TASK GOAL
Return only that part of the material below which starts with the line containing "Figure 4. Three types of" and goes on through the line containing "Figure 1. Triaxial", restated exactly.

EXERCISE INPUT

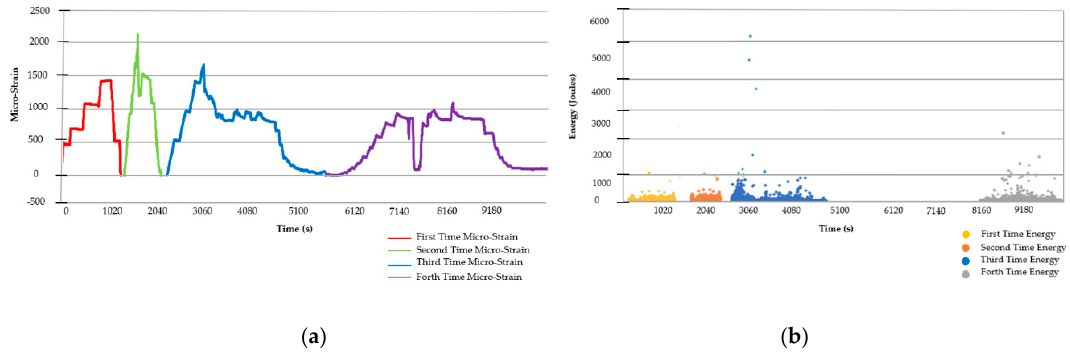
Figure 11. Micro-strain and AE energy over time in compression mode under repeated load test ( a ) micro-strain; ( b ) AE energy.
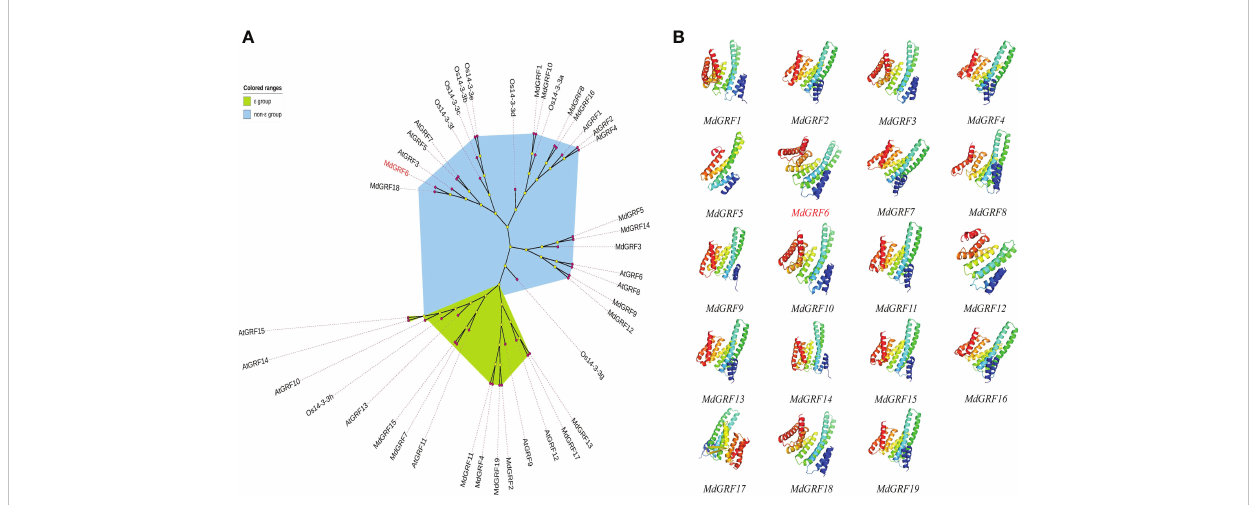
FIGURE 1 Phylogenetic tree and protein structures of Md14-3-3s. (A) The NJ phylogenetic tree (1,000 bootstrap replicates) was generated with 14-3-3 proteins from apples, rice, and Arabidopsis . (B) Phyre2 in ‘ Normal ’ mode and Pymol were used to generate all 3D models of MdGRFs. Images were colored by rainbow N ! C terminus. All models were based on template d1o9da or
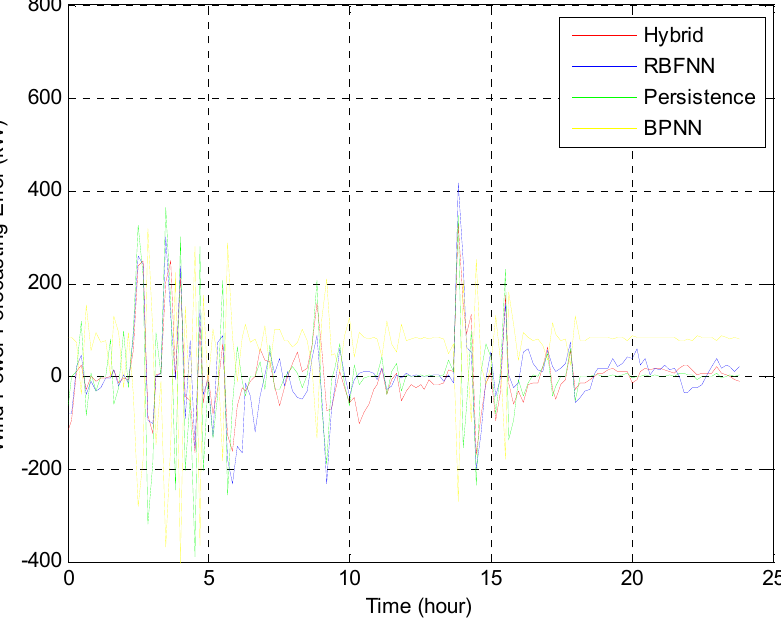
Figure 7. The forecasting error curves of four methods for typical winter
---
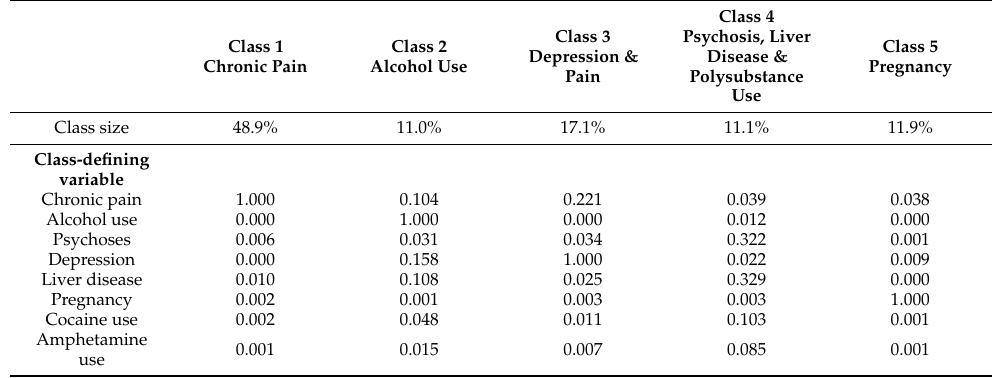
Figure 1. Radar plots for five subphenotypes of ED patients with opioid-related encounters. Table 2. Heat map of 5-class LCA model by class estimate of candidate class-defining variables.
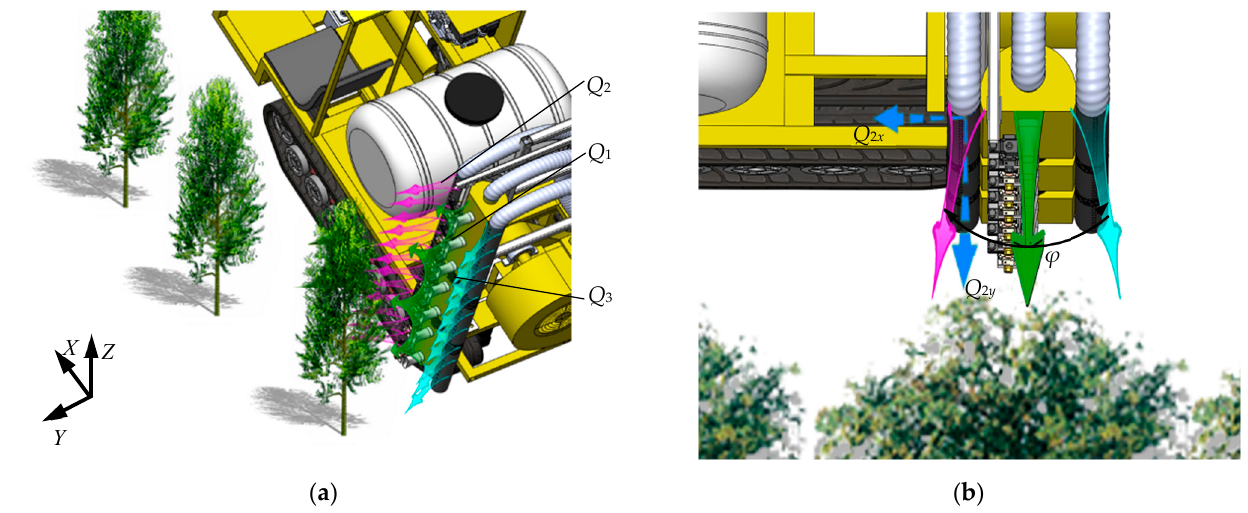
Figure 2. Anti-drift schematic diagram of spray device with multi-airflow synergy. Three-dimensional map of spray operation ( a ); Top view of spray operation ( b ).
* * *
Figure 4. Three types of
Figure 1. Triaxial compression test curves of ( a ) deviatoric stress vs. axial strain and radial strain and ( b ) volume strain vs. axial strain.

WORKED SOLUTION
Figure 4. Three types of
Figure 1. Triaxial compression test curves of ( a ) deviatoric stress vs. axial strain and radial strain and ( b ) volume strain vs. axial strain.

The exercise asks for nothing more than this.